# testar/dar positivo para (o) COVID-19



## Dymn

Olá a todos e força pelos dias que vêm,

_Fulano (deu / testou) positivo (para / para o) COVID-19._

Estou a ler as quatro combinações, há alguma que vos soe mal? Posso acrescentar alguma mais?

Muito obrigado


----------



## Carfer

Apenas  a versão sem artigo antes de COVID é menos comum, sem que se possa dizer propriamente que soa mal. Em rigor deveria ser *a* COVID, visto que se trata da doença provocada pelo virus, mas parece que o masculino já se impôs.


----------



## Tony100000

Usar o feminino é irrelevante, na minha opinião. O sarampo também é uma doença e é masculino.
O único erro que vejo por aí é que muitas pessoas pensam que o Covid-19 é o nome do vírus.
Em relação ao artigo, estou no mesmo barco que o Carfer.


----------



## Carfer

Também não acho que seja importante, acho até que é a mais irrelevante das questões a propósito deste vírus, mas o "D" do acrónimo corresponde a '_disease_', cuja tradução mais frequente é '_doença_'. O único sinónimo masculino de doença que me ocorre é '_mal_', raramente usado, pelo que, efectivamente, só a confusão com o vírus pode explicar o masculino. Não é importante, mas não deixa de ser confusão.


----------



## englishmania

Já ouvi jornalistas dizerem "a COVID" ou "o COVID".  Ainda agora a ministra da saúde disse "parar o covid 19". O masculino parece mais generalizado porque começamos por dizer "o coronavírus" e depois passamos para "o covid", mas são coisas distintas.

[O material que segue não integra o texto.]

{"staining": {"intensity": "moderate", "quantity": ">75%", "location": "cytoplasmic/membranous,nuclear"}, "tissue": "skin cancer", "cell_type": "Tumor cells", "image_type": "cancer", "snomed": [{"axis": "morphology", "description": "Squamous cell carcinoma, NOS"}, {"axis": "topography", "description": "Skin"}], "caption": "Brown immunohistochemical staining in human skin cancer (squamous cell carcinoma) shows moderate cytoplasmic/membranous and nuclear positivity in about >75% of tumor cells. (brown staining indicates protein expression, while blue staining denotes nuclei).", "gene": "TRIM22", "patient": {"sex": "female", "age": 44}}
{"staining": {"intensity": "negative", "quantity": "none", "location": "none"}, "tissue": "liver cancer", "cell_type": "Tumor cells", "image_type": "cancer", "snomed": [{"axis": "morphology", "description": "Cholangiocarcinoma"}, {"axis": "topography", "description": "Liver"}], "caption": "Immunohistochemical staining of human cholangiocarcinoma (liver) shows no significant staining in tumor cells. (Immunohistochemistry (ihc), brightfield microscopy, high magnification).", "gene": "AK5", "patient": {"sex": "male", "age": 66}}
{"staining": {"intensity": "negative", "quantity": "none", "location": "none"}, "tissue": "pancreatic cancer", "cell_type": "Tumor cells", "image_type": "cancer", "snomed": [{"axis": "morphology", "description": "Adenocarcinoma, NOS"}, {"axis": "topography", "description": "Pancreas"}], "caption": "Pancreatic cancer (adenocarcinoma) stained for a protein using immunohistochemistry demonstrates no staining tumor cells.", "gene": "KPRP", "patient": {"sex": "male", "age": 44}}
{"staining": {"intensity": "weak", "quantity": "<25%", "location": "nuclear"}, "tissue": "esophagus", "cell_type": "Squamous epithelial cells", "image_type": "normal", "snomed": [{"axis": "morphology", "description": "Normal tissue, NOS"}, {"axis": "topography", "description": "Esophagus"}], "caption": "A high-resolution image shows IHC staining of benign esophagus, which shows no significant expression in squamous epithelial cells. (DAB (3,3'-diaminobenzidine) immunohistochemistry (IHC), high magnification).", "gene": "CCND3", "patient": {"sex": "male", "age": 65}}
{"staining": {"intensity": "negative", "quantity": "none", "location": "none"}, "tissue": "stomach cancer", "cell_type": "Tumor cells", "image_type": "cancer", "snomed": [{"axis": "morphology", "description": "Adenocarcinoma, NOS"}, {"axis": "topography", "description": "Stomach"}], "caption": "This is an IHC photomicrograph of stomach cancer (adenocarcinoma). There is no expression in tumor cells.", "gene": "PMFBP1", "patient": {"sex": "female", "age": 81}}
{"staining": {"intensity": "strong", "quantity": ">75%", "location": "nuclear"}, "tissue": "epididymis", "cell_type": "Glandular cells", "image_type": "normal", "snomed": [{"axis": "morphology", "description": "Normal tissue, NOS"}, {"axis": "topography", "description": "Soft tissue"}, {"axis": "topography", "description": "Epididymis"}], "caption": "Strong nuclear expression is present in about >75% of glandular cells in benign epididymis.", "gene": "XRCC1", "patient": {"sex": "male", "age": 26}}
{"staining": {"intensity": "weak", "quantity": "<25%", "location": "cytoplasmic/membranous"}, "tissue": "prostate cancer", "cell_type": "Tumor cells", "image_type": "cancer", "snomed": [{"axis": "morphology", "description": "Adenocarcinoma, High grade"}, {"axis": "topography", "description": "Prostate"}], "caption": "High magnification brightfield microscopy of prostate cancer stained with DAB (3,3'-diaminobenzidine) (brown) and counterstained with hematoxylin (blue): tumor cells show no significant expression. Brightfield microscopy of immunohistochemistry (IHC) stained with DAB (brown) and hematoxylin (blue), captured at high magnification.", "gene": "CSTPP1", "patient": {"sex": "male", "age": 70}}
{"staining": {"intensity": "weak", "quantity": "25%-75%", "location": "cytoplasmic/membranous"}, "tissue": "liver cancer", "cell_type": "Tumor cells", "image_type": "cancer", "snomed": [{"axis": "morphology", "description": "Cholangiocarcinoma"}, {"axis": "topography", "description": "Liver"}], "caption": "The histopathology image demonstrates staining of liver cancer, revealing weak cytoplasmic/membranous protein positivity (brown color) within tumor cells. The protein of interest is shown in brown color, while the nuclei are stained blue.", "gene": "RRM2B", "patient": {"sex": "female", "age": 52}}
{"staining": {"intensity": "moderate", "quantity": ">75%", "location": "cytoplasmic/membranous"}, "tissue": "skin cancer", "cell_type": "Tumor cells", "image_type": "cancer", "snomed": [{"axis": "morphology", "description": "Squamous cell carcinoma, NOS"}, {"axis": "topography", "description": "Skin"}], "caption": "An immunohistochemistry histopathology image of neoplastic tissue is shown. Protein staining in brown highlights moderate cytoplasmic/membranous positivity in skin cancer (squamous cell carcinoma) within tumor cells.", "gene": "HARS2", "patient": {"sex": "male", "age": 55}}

É tudo muito recente... encontram-se todos os exemplos possíveis:
_Homem de 64 anos deu positivo a Covid-19.
O primeiro exame do presidente brasileiro ao Covid-19 deu positivo. 
A epidemia de Covid-19 ... 
teste de Bolsonaro para a Covid-19 deu positivo 
teste do COVID-19 deu positivo _



> '2. A OMS anunciou em 11/02/2020 que a doença passaria a ser designada pelo acrónimo COVID-19, que representa a expressão inglesa «coronavirus disease». Este acrónimo é formado pelos elementos truncados CO- e -VI-, sílabas extraídas do inglês coronavirus, a que se junta a inicial D do vocábulo também inglês disease («doença»). O algarismo final, separado por um hífen, indica o ano em que o vírus foi identificado.
> 
> há ainda em Portugal, mesmo em documentos disponíveis em linha, certas oscilações no uso, [...] por exemplo, numa das páginas Direção-Geral de Saúde; consultada em 10/03/2020), lê-se a sequência «O novo coronavírus, intitulado COVID-19...», indicativa de alguma confusão entre a doença e o coronavírus. [...]
> 
> 'Acrescente-se que as recomendações da Fundéu BBVA sobre o uso mediático do espanhol à volta desta crise podem ser úteis e facilmente transpostas para o português. Entre elas, destaca-se a da *maior adequação semântica da atribuição do género feminino à forma COVID-19* (trata-se de uma doença): «a COVID-19»; outra recomendação aproveitável é a de legitimarem-se formas analíticas como «*doença do coronavírus*» ou «pneumonia do coronavírus», em alternativa ao termo COVID-19.



in Ciberdúvidas da Língua Portuguesa, COVID-19 ou doença do coronavírus - Ciberdúvidas da Língua Portuguesa [consultado em 15-03-2020]


----------



## Tony100000

Pelo que vejo agora, a Infopédia trata o nome como feminino. 
covid-19 | Definição ou significado de covid-19 no Dicionário Infopédia da Língua Portuguesa


----------



## pfaa09

Covid é o nome do vírus e 19 é o ano em que foi identificado.
Se é vírus, então é masculino.
Quanto à frase com opções que foi apresentada: _Fulano (deu / testou) positivo (para / para o) COVID-19._
Testar positivo não existe em português. Há que reformular a construção e dizer:
O teste a fulano deu positivo para (o) COVID-19.
O artigo antes da designação do vírus é facultativo.

Nota: O que deu positivo foi o teste e não o fulano.


----------



## englishmania

pfaa09 said:


> Covid é o nome do vírus e 19 é o ano em que foi identificado.
> Se é vírus, então é masculino.



Pfaa09, como já dissemos, COVID é a doença. Pode ver isso, por exemplo, na citação que coloquei, no comentário do Carfer, ou mesmo no último do Tony.


----------



## pfaa09

englishmania said:


> Pfaa09, como já dissemos, COVID é a doença. Pode ver isso, por exemplo, na citação que coloquei, no comentário do Carfer, ou mesmo no último do Tony.


A minha fonte é um profissional de saúde que faz parte dos muitos que combate a doença neste momento.


----------



## englishmania

Muito bem, mas aqui estamos a falar do uso mais correto da língua portuguesa.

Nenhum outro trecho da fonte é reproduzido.